Amman stock exchange feels brunt of regional tensions
Amman - With regional tension shaking investor confidence and eating away at its foundation, the Amman Stock Exchange (ASE) has taken a beating and is looking for ways to keep afloat.
On June 17th, the Jordanian cabinet approved in principle ASE’s transformation into a public shareholding company, a move expected to provide business flexibility and assist it to diversify services and products. ASE’s competence, liquidity and capacity to attract investments are also expected to be enhanced.
“This approval is very important because it reflects the support and commitment of the cabinet and lower house of parliament to develop the ASE in line with international standards,” said ASE Chief Executive Officer Nader Azar.
The next step is for parliament to amend a 2002 securities law, which will “pave the way to transform the ASE into a for-profit shareholding company”, Azar said.
“The ASE is dedicated to its demutualisation into a for-profit public shareholding company totally owned by the government as a first step.”

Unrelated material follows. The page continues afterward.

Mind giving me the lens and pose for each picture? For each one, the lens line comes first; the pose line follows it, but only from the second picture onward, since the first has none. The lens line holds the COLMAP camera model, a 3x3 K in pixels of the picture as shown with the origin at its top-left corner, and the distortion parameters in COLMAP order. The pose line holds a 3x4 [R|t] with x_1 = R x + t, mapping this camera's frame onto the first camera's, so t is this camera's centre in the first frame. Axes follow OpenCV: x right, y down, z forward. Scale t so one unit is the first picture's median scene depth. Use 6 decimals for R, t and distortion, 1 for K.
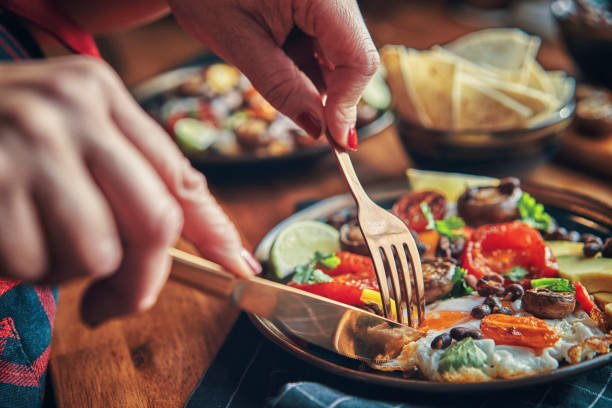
lens RADIAL K [[1054.1, 0, 299.3], [0, 1054.1, 183.1], [0, 0, 1]] dist [0.305344, -0.194363]
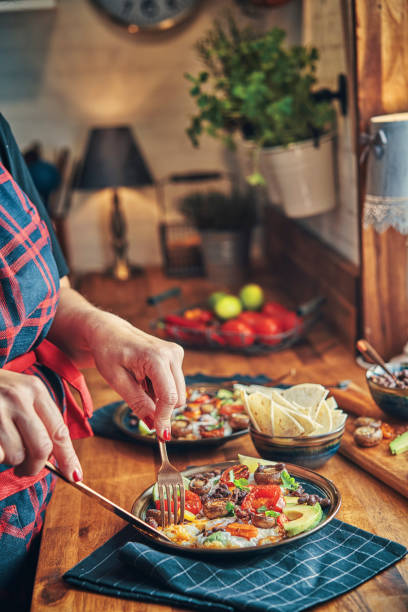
lens RADIAL K [[1007.7, 0, 201.3], [0, 1007.7, 333.6], [0, 0, 1]] dist [0.188681, -0.133854]
pose [[0.973407, 0.061916, -0.220556, 0.481690], [-0.091627, 0.987645, -0.127127, 0.012015], [0.209960, 0.143955, 0.967054, -0.903576]]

“After completing the transformation process, the ASE has the choice to go public through an IPO at a later stage,” Azar said, referring to initial public offering, a term referring to the first sale of stock by privately owned companies.
Commonly known as the Bourse, ASE was established in 1999 as a non-profit institution with administrative and financial autonomy. However, ASE trading has been sluggish as cash-strapped Jordan tried to surmount several major blows, including the 2007-08 global financial crisis, the 2011 “Arab spring” revolutions and the civil war in Syria, which cost Jordan an important trade partner.
The regional upheavals led to Egypt cutting off cheap gas supplies, hiking Jordan’s fuel bill, putting tourism — a hard currency earner — at a virtual standstill and an influx of about 1.5 million Syrian refugees, who overwhelmed the country’s meagre resources.
Subsequently, the government reported a record budget deficit of $30 billion, 72% of gross domestic product. That sent the cabinet of Prime Minister Abdullah Ensour scurrying for solutions, hastily cutting expenditures and introducing a 10-year economic blueprint, which envisages an open-market economy with a larger role for the private sector to overcome economic challenges.
ASE figures showed the price index closed at 2,137 points on June 24th, a 1.3% decline from the corresponding period in 2014. Trading between January and June reached $1.77 billion, compared with $1.79 billion for the same period of 2014, according to the figures made available to The Arab Weekly.
The number of traded shares reached 1.24 billion compared with 1.27 billion traded during the same period of 2014, a drop of 2.4%. The number of executed transactions reached 433,000 compared with 519,200 for the same period of 2014, a dip of 16.6%.
The ASE market capitalisation reached $25.2 billion by June 24th, a decrease of 1.2% compared to the year 2014 closing.
Currently, ASE is developing a strategic plan for the coming years that will focus on modernising the market up to the international standards, increasing ASE’s competitiveness, enhancing investors’ confidence and raising public awareness, Azar said.
Calculating a branded index for the ASE, upgrading the ASE classification from “frontier” to “emerging” market, motivating companies to issue bonds and sukuk, or Islamic bonds, establishing special markets for new financial instruments are projected in the ASE’s strategic plan through the year 2018.
“Our plan will boost investor confidence in the ASE and it should have a positive impact on the bourse’s overall performance,” Azar noted.
After the transformation is completed, ASE hopes to develop strategic partnerships, have better access to external and internal capital for infrastructure development and find greater opportunities for growth while seeing an increase in income and profitability.
The total value of shares bought by non-Jordanian investors in 2014 was $510.8 million, which represents 16% of the overall trading volume.
“The foreign investor ownership of stocks has fluctuated, between 46% and 52% in the last several years, proving that they are long-term investments stemming from high-level confidence in the ASE and the investment environment in Jordan,” Azar said.
He said that the ASE is working on facilitating trading and attracting new investors to the market to increase the trading value and volume, to give the market more depth and to restore investor confidence.
“In order to improve the ASE, boosting investors’ confidence in the market is the primary goal the ASE is looking for,” Azar insisted.
“We will focus on organising campaigns to raise public awareness; organising road shows outside Jordan to introduce investment opportunities at the ASE; motivating companies to issue bonds and sukuk; and reducing the trading cost at the market, which is supposed to increase market liquidity,” he explained.
The ASE wants to enhance its experience, partly by setting up a new surveillance system that will enable it to monitor trading in real time basis and provide early warning signs through the use of alerts.
Azar said the project was in conjunction with Muscat Securities Market, Beirut Stock Exchange, Bourse de Tunis and Euronext Group, which owns and operates regulated markets in Belgium, France, the Netherlands, Portugal and the United Kingdom. The project is expected to be operational by the end of 2017, Azar noted.
“The changes and upgrades will have a positive impact on the ASE’s performance, and the country’s economy and should get the stock exchange on a very positive long-term track,” he said.